Dans les faits, passer directement de la rue à l’emploi est quasiment impossible. Cet article des Éclaireurs sur l’initiative rouennaise Un Toit vers l’emploi, visant à loger les SDF désireux de travailler dans des tiny houses mobiles, montrait récemment que les mécanismes de retour à l'emploi étaient grippés sans la stabilité d’une maison et un moyen fiable de se déplacer. Les candidats du moment chez LinkedOut ont donc déjà retrouvé un hébergement, même temporaire, et sont mobiles (au moins en transports en commun).

"Ces critères ne sont pas si faciles à réunir, promet Claire Duizabo. De plus, nous nous sommes aussi engagés, de notre côté auprès des entrepreneurs, à recommander des profils fiables, donc on se devait de filtrer. C’est pourquoi nous avons d’abord puisé dans le réseau Entourage en ce qui concerne le sourcing, avec l’aide d’ARES" (un groupe d'entreprises tremplins dont la vocation est de favoriser l'insertion de personnes en grande exclusion, ndla). Les gens qui faisaient déjà partie de nos communautés d’entraide sont aptes à travailler, et très motivés. On peut se permettre de les recommander, car ce sont de super éléments. »

Si l’association aide aussi des étrangers fraîchement arrivés en France, il leur est par exemple impossible d’accompagner des migrants qui n’auraient pas d’autorisation de travail, sans se mettre dans l'illégalité.  

"La précarité n’empêche pas le talent"

"Notre vocation n’est pas de remplacer les structures existantes, nous sommes juste une brique de plus" dans la construction d’une plus grande solidarité envers les SDF et les gens aux parcours difficiles.
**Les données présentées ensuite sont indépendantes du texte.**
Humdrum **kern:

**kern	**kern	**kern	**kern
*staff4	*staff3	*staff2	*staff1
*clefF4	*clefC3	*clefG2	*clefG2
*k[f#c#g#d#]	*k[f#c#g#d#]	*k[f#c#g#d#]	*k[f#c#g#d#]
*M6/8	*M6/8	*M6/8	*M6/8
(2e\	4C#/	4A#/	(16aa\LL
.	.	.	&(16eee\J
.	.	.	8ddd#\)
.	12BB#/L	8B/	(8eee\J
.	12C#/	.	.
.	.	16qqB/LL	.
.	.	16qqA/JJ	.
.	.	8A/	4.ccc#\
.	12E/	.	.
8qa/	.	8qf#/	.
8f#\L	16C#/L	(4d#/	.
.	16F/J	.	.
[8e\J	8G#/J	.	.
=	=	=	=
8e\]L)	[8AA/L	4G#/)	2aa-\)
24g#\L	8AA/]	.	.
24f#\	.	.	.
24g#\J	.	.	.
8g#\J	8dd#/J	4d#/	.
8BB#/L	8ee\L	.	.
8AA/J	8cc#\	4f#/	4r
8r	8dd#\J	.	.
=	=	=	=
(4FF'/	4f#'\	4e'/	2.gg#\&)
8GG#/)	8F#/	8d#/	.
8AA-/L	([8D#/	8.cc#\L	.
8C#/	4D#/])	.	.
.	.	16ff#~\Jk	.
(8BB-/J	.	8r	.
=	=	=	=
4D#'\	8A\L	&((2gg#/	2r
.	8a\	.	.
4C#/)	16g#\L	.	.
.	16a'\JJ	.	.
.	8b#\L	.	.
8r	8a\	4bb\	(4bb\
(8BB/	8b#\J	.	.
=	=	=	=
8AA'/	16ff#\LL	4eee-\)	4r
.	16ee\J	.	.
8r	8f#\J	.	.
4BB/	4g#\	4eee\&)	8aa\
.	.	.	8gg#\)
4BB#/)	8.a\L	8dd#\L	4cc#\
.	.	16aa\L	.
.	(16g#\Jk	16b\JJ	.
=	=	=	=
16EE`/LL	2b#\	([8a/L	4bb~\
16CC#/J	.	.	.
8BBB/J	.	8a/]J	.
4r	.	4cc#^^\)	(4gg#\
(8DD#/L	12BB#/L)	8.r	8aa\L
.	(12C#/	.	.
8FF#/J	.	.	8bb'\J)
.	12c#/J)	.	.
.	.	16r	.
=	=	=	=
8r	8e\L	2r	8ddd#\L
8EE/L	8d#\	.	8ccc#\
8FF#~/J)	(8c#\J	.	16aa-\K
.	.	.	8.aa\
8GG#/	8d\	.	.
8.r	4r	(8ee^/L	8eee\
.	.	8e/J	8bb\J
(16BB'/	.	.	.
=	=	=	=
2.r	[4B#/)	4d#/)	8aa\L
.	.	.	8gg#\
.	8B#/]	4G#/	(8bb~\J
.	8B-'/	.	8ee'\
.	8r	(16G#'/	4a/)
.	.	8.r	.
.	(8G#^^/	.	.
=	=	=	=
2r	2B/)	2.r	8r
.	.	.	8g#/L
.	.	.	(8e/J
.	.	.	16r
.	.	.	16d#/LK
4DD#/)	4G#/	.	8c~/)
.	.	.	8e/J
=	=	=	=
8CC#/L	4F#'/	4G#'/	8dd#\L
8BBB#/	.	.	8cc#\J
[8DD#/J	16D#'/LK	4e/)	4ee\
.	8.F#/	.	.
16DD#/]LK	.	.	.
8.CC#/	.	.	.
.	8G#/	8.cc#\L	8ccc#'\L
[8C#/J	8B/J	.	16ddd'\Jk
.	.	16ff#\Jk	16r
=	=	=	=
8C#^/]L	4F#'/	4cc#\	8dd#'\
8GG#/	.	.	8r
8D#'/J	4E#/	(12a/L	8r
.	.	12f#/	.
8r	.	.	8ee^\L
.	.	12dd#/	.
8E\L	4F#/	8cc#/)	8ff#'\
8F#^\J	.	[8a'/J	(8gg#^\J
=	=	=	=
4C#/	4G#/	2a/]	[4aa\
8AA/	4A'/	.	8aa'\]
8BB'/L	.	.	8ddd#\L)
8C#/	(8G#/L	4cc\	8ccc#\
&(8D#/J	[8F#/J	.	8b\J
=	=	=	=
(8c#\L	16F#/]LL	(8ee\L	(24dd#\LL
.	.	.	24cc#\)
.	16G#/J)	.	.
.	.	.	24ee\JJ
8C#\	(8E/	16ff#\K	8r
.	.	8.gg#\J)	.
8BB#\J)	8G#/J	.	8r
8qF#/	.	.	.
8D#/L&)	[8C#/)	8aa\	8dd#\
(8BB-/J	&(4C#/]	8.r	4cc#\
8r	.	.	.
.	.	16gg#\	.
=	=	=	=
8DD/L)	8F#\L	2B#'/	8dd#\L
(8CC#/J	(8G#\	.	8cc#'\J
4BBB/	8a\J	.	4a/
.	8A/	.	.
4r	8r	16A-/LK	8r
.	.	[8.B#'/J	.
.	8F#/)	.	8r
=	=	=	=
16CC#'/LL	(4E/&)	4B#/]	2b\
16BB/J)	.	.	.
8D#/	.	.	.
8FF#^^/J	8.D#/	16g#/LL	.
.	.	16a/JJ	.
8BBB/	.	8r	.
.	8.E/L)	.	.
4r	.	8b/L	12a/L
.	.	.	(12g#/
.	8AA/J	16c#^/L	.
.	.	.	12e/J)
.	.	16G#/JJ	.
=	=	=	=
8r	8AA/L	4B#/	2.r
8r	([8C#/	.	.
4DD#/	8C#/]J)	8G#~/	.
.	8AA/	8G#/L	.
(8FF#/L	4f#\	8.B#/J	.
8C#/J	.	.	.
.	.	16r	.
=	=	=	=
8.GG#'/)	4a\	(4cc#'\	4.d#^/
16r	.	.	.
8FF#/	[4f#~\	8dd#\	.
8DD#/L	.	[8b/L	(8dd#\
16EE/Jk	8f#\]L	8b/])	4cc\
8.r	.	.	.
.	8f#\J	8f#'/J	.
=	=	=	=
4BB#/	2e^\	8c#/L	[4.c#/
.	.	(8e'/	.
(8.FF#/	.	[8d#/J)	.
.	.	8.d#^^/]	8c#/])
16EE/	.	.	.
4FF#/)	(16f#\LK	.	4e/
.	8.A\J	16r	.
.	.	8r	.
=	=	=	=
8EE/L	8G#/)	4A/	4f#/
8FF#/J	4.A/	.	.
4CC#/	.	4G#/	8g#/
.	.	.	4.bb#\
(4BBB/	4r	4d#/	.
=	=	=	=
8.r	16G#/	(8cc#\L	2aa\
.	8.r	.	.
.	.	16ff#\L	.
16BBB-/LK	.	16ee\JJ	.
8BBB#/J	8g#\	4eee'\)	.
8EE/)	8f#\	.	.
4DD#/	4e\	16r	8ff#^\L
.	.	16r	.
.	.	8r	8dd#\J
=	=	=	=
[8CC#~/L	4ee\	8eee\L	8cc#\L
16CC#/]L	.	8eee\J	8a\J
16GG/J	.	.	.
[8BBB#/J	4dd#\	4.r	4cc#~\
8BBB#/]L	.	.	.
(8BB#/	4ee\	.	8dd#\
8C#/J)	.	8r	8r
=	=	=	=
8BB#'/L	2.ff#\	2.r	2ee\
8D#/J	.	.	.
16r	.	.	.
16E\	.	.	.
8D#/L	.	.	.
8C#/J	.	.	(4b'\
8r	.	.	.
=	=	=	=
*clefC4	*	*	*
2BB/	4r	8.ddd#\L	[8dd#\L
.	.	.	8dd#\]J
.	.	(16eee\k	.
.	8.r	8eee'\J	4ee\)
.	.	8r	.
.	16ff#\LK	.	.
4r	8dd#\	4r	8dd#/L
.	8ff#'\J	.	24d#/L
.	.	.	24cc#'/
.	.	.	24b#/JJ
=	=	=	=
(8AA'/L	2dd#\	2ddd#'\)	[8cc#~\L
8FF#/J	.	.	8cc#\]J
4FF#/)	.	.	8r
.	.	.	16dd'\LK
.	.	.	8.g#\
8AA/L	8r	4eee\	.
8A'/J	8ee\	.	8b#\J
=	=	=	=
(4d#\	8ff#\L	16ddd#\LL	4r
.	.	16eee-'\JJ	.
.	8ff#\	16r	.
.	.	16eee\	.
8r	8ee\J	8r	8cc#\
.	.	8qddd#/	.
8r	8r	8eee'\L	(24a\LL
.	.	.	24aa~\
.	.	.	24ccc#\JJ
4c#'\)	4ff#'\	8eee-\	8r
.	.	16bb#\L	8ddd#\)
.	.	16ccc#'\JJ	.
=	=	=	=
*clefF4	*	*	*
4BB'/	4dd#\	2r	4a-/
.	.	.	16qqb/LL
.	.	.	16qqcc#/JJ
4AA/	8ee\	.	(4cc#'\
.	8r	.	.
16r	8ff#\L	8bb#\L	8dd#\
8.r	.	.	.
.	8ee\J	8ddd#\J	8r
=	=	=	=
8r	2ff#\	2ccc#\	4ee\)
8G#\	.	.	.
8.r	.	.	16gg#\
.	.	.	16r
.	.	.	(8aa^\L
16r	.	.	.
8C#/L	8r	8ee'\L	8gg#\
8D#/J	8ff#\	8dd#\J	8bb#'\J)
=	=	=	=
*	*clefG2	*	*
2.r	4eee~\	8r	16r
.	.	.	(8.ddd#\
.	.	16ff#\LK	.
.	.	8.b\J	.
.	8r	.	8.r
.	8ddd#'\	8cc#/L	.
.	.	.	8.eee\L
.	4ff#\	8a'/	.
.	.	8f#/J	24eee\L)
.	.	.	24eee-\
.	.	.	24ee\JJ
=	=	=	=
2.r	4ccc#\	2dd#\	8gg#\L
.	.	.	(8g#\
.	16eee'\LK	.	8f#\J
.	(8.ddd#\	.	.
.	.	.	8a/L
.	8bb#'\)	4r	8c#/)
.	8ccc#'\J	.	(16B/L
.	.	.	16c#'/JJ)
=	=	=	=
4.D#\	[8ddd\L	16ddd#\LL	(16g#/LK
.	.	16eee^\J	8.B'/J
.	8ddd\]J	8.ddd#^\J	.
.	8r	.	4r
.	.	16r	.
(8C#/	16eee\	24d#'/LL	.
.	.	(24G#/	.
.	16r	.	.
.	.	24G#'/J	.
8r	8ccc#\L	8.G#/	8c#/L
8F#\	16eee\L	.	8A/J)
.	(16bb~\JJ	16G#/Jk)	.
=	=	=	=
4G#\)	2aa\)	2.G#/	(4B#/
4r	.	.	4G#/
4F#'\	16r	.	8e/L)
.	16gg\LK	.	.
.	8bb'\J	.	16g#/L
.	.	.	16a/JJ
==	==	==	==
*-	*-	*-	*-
L’exclusion peut en effet porter plusieurs visages.

Parmi les 80 candidats dont on peut retrouver le CV complet sur le site de LinkedOut, des mères célibataires ou des jeunes un temps marginalisés, issus de la DDASS ou sans aucun réseau familial. "Le contexte de l'exclusion est important, parfois ça peut être simplement des difficultés d’accès au numérique", ajoute Claire Duizabo. Et comme les entreprises acceptent de moins en moins le dépôt de CV et lettres de motivation directement à leur siège, cette dématérialisation est un frein aux personnes sans ressources numériques.

L’esprit "promotion 2020" de la communauté crée elle aussi du lien entre les candidats, avec des formations en commun, des ateliers pour apprendre à se présenter lors d’un entretien professionnel, le prêt d’un costume ou d’un tailleur pour une interview, etc. Si le processus fut ralenti pendant la crise du Covid, cela n’a pas empêché les embauches. "Quand on est en précarité ou exclu, les chances de retrouver un job sont proches de zéro, car on est invisible. Or, la précarité n’empêche pas le talent." En partant de ce constat simple, LinkedOut fait des miracles.

Réseau utile pour les talents en rupture, solidarité facile pour les particuliers, bonne action pour les entreprises prêtes à s’ouvrir à la différence : l’initiative réunit trois solutions en une. Avec, ces dernières semaines, un partenaire de choix, lorsqu’Advens, une entreprise de cybersécurité dont le président, Alexandre Fayeulle, est fan de voile, a décidé de remplacer le nom de sa boîte par LinkedOut sur son bateau lors du Vendée Globe.

Dans la nuit de mercredi à jeudi, leur skipper, le Français Thomas Ruyant, est arrivé 4ᵉ de la mythique course. De quoi donner à ce précieux parrainage solidaire un coup de projecteur inattendu. "Je voulais exploiter la puissance médiatique d’un événement comme le Vendée Globe pour générer de l’impact social", assurait dans la presse le PDG, en amont de la course. "Seize collaborateurs d’Advens sont même devenus des coachs, et l’entreprise a promis de recruter l’un de nos candidats", conclut Claire Duizabo, enthousiaste. La boucle vertueuse est bouclée.